Я объявил спутникам, что в хижине нет солнца – что рисовать я не могу и чтобы мне показали бы других. От площадки, вокруг кот[орой] стояли хижины, мы прошли лесной тропинкой к следующей площадке и группе хижин, между кот[орыми] возвышалась высоко крыша старой буамбрамры. Там я нашел довольно хорошо сохранивш[егося] идола Пам-Пам и другого, подобно тому, кот[орого] видал в первой избе. 3 идола стояли один на другом. Срисовав их, я вышел к группе папуасов, кот[орые] расположились у дверей, раздал каждому табак и, пока рисовал окружающие хижины, объявил, что желаю иметь черепа «тамо (людей) Гумбу». Послышались голоса и, между проч[им], и голос Туя, что более нет – корвет забрал всех.

Я оставался при своем – что есть – и показал кусок табаку, 3 гвоздя и ленту катуна – то, что я желал дать за каждый. Появился скоро один, немного погодя 2 других, затем 3 еще. Я с большим удовольствием раздал каждому обещанное, да еще с прибавкою, несмотря на сотни муравьев, связал черепа и, прикрепив к палке, взвалил на плечи. Прощаясь с туземцами, я пригласил по-прежнему посещать «таль Маклай» (дом Маклая) и приносить кок[осы], сах[арный] тр[остник], карт[офель] и т. д.

▶ _ЗАДАНИЕ_
Изложите содержание отрывка в двух предложениях.

▶ _РАЗДЕЛ ДАННЫХ_
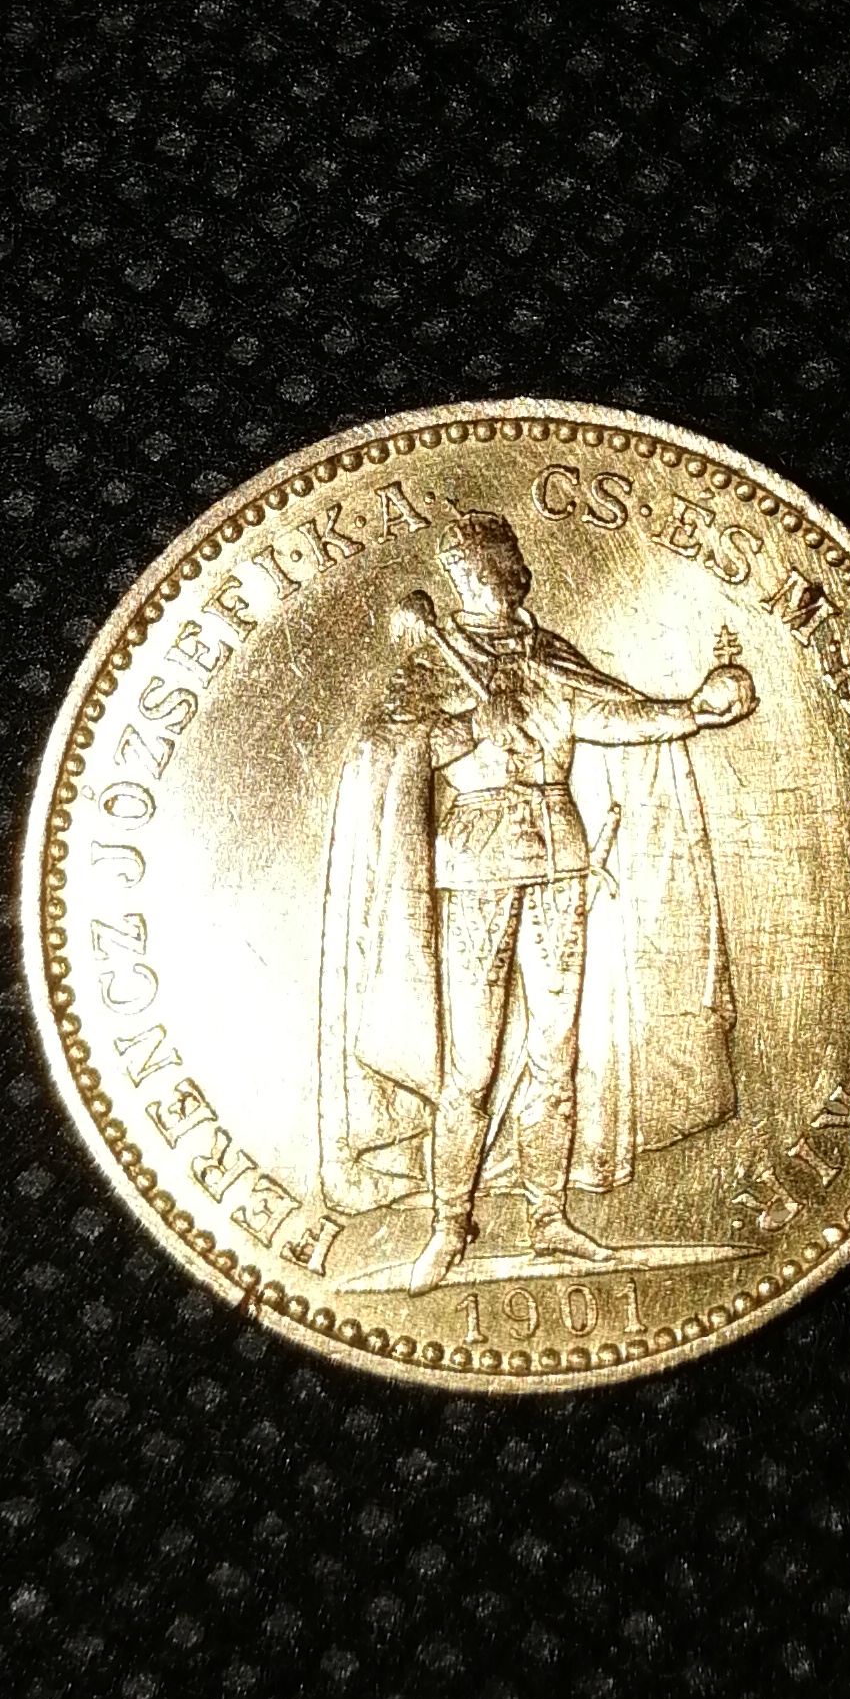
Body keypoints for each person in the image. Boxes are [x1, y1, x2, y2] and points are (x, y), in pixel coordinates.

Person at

▶ _РЕШЕНИЕ_
Рассказчик перешел к другой группе хижин рядом со старой буамбрамрой, где срисовал идолов, раздал папуасам табак и потребовал черепа людей Гумбу, хотя ему отвечали, что корвет забрал всех. Когда он показал, что даст за каждый череп кусок табаку, три гвоздя и ленту катуна, туземцы принесли шесть черепов, а он, расплатившись, пригласил их приходить в дом Маклая с кокосами, сахарным тростником и картофелем.